Last Friday evening, Russian pianist Arcadi Volodos performed in the A.J. Fletcher Opera Theater in Raleigh as part of the Great Artists Series. Coming with great fanfare, hailed as a “genius of the piano,” compared to Horowitz, Serkin and the like, perhaps expectations were too high. While there were some wonderfully sensitive playing, the performance as a whole was a mixed bag.

It must be said from the outset that Volodos has a spectacular technique which, unfortunately, is not always matched by his musicianship. To be sure, he does not rely merely on deft finger-work to carry the performance as do some great technicians; instead, he often exaggerates dynamics and stretches his tempos to the extreme to achieve his musical goal. What he lacks is subtlety.

Nowhere was this more evident than in Robert Schumann’s Kreisleriana Op.16, a work full of subtlety and nuance. Volodos’s elastic rubatos sometimes came to a near standstill, His fortes were crashing and his pianos barely audible even from the third row.

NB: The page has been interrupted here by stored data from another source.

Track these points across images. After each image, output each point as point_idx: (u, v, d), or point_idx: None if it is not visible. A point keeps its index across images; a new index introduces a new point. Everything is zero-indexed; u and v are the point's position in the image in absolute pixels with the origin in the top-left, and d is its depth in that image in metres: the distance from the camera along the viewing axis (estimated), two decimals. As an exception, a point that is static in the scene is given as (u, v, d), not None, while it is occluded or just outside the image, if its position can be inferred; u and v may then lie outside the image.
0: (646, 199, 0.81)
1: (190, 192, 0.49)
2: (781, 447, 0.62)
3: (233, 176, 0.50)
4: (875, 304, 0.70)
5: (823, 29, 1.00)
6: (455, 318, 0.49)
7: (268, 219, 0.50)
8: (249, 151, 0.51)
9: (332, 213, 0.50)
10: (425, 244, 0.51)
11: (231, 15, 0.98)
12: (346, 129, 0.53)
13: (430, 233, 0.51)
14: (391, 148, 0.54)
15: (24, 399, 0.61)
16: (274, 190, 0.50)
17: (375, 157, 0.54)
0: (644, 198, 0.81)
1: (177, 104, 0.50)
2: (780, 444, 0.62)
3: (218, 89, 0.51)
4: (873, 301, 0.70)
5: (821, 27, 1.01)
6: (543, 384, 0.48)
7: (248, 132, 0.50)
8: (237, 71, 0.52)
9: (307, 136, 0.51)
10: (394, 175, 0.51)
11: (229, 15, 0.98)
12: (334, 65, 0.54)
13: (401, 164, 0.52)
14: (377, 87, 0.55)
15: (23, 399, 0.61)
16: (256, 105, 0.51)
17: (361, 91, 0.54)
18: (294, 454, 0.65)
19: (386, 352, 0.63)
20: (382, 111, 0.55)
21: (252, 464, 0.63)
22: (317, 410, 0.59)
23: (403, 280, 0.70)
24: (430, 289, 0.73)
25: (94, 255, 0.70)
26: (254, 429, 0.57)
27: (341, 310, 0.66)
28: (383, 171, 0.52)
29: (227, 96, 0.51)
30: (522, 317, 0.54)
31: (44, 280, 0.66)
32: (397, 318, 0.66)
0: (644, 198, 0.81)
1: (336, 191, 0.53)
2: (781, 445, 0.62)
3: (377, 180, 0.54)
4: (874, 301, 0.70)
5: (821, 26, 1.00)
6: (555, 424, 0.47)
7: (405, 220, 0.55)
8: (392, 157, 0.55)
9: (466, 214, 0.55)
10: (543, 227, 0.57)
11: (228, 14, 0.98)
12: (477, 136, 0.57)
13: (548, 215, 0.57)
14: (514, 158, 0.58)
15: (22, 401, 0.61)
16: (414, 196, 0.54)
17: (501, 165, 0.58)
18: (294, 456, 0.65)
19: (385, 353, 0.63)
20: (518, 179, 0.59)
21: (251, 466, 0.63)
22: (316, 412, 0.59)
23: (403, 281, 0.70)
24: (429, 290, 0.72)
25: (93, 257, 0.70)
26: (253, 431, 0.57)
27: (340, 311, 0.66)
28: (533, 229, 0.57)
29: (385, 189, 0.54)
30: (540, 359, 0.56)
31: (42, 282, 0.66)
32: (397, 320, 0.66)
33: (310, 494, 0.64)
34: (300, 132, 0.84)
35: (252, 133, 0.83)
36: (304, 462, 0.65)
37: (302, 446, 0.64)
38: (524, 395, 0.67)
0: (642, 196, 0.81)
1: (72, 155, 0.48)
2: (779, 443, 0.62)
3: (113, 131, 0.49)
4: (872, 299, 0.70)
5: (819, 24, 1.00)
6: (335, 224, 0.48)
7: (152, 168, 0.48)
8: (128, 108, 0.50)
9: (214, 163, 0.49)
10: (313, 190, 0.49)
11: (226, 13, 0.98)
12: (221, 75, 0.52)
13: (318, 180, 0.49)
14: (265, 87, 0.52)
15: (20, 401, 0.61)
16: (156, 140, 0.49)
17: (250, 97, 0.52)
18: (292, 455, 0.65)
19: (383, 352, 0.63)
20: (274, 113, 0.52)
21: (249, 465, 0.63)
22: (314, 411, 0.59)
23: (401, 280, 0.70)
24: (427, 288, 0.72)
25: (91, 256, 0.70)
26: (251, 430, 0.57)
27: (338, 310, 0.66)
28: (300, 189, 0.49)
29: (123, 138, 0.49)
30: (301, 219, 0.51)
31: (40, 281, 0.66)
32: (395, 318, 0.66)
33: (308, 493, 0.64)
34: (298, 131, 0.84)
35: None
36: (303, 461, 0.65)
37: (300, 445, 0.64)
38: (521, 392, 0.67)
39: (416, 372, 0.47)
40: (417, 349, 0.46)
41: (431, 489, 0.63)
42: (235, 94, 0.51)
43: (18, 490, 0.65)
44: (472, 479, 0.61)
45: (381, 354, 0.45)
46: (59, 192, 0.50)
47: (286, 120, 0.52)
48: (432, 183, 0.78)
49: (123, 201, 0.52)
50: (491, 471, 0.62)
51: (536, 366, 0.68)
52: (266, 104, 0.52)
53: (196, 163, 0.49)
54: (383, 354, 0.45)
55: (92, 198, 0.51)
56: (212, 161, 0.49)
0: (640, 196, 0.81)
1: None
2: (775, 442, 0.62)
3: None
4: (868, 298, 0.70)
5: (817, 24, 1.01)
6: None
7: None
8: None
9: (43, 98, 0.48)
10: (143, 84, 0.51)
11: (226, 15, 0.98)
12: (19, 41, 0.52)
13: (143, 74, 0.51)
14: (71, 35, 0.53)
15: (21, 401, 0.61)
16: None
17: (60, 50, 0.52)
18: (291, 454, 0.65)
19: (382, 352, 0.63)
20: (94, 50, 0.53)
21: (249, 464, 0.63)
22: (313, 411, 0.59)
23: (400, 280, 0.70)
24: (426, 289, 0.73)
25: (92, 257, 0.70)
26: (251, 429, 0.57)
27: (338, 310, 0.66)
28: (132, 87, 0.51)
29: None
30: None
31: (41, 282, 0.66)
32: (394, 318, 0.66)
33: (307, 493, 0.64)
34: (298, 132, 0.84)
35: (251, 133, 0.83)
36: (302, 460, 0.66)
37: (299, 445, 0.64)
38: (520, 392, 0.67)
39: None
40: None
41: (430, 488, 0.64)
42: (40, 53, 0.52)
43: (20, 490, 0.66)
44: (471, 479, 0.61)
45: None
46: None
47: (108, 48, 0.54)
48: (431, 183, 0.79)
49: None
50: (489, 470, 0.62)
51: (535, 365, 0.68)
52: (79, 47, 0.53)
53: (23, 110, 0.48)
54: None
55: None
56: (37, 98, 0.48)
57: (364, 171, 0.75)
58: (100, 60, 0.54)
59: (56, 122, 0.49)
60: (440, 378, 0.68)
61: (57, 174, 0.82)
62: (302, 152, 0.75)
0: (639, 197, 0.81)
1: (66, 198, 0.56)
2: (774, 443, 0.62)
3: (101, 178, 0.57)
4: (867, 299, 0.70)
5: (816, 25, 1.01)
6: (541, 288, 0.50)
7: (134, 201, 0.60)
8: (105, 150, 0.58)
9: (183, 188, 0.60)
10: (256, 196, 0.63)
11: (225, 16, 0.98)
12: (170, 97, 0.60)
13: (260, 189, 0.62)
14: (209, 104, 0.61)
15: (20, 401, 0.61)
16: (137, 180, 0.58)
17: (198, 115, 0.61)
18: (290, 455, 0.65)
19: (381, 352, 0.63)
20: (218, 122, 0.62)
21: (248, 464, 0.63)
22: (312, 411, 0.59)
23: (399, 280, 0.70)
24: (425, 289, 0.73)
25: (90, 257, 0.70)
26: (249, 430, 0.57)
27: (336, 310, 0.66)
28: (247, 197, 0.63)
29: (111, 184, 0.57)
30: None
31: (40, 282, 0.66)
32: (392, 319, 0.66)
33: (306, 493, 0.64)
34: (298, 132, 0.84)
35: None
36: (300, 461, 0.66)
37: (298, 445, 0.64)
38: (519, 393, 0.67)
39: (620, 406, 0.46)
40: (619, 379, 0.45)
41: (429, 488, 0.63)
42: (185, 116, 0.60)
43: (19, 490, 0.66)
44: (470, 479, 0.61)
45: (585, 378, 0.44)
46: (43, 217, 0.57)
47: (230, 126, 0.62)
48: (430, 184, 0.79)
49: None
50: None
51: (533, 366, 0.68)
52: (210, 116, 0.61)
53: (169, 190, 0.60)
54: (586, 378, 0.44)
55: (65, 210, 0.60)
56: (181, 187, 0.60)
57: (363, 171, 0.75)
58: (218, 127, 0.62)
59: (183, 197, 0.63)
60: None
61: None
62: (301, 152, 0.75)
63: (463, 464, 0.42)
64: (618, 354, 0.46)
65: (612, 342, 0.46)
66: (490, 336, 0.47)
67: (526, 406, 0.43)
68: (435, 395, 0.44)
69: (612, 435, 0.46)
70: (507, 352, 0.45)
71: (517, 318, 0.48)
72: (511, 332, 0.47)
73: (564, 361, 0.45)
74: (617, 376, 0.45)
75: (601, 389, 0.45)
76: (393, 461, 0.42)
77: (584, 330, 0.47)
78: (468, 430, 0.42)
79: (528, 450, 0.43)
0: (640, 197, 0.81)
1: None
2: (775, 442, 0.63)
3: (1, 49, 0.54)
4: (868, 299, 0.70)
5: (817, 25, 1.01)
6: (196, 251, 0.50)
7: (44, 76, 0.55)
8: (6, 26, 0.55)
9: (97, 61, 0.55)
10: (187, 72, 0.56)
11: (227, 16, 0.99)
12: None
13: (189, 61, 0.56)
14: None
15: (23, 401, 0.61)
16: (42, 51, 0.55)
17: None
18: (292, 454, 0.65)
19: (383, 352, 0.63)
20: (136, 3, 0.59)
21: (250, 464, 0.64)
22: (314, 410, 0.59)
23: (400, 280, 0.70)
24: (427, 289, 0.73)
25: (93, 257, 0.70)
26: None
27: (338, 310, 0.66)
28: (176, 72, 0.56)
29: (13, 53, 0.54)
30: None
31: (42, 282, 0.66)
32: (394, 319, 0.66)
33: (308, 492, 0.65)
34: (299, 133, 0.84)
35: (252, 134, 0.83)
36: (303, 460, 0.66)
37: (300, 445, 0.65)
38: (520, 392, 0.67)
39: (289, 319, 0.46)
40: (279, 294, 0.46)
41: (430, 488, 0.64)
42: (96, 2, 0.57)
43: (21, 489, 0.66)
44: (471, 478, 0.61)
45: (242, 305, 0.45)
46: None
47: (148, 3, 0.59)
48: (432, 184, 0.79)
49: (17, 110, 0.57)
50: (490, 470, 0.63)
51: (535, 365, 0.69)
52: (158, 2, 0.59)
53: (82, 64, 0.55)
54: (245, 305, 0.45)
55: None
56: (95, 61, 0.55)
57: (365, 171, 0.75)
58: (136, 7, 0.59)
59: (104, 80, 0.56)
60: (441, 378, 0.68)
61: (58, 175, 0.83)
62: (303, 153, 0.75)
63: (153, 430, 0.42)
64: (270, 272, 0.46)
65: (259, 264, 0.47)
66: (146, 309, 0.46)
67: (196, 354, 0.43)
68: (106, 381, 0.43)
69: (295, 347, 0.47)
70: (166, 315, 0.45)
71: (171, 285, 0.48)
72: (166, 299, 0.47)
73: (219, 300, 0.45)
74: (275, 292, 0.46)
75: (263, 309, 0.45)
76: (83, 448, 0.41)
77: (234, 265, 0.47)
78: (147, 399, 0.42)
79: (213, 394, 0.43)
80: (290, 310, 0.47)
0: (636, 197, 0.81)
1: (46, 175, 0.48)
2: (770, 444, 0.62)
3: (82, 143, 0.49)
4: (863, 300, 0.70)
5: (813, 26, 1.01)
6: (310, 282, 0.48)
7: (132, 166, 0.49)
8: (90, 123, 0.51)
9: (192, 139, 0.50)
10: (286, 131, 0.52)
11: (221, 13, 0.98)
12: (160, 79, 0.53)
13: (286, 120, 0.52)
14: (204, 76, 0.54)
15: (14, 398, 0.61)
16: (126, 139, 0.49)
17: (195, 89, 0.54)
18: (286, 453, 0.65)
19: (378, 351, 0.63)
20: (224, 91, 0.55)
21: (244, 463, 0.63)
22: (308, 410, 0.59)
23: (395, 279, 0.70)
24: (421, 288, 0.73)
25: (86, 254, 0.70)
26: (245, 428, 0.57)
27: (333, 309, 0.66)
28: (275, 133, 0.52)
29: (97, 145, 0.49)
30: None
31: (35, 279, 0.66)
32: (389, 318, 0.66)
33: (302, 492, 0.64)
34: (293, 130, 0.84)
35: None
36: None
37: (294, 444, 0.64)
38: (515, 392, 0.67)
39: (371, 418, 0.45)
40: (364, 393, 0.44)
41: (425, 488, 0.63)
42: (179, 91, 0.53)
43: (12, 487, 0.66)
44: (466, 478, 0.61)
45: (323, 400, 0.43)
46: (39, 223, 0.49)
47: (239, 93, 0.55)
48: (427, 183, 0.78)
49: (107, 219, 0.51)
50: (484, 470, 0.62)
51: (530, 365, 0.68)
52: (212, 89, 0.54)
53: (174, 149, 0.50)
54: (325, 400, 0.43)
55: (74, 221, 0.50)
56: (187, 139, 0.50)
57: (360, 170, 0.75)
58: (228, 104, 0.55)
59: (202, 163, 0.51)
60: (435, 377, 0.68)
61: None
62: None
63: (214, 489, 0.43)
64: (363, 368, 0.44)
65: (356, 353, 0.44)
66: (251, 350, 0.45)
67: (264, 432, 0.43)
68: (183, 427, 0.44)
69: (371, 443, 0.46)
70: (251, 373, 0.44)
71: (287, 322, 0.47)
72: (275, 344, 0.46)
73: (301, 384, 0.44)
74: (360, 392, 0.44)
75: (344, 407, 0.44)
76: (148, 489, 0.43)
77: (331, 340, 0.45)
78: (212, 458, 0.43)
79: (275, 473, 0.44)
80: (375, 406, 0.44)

On the other hand, Johannes Brahms’s piano transcription of the slow movement, Theme and Variations, from his Sextet, Op.18, a gift to Clara Schumann, fared quite well under Volodos’s fingers. These variations never veer far from the original melody, thus limiting his tendency for musical over-emoting.

Volodos put in another fine performance of Franz Schubert’s Piano Sonata in E, D.157. Written when he was 18, the Sonata is the composer’s first surviving work in this form. Schubert left the Sonata unfinished, without a finale, but the surviving three movements do not have the musical depth and emotional content that keep the composer’s other unfinished works-the Quartetsatz and the Symphony-standard concert fare. With so many wonderful Schubert sonatas, it is unfortunate that Volodos chose this one, an unsure, somewhat impersonal work, especially in the first movement. The third movement-which Schubert called a menuetto, but is a scherzo in all but name-was, however, Volodos’s best performance of the evening, especially in the trio with its hushed, repeated chords. His obvious enjoyment of the music perhaps justified his inclusion of a minor work by a great master on the program.

Volodos’s Romantic program ended with Franz Liszt. Liszt made many transcriptions of Schubert’s Lieder, always staying close to the original score and using the piano to imitate the vocal sonorities. He considered the text of the songs such an essential component that he insisted it be printed above the music of his transcriptions. Of the three transcriptions on the program, the first two, Der Müller und der Bach and Aufenthalt, Volodos adhered closely to Liszt’s dictum. Unfortunately he missed in the third, Der Doppelgänger, exaggerating the tempi and dynamics to the point where Schubert’s Lied was nearly unrecognizable.

To end the program, Volodos pereformed Liszt’s Hungarian Rhapsody No.13 in a minor, according to the program, “edited by Arcadi Volodos.” Without comparing Volodos’s edition with the original score, it is difficult to determine the exact extent of the “edits,” but they appeared substantial. The performance, however, was a piece of technical showmanship that out-Liszted Liszt.

After so much overheated romanticism, it was a pleasure to get a Bach encore, even if not Bach original: his highly ornamented transcription of the slow movement of Marcello’s Oboe Concerto.

It is unfortunate that with such spectacular technical abilities, Volodos limited himself to a narrow Romantic repertoire. It would have been satisfying, as a contrast, to hear him perform music by some of the great 20th century piano masters like Bartók and Prokofiev.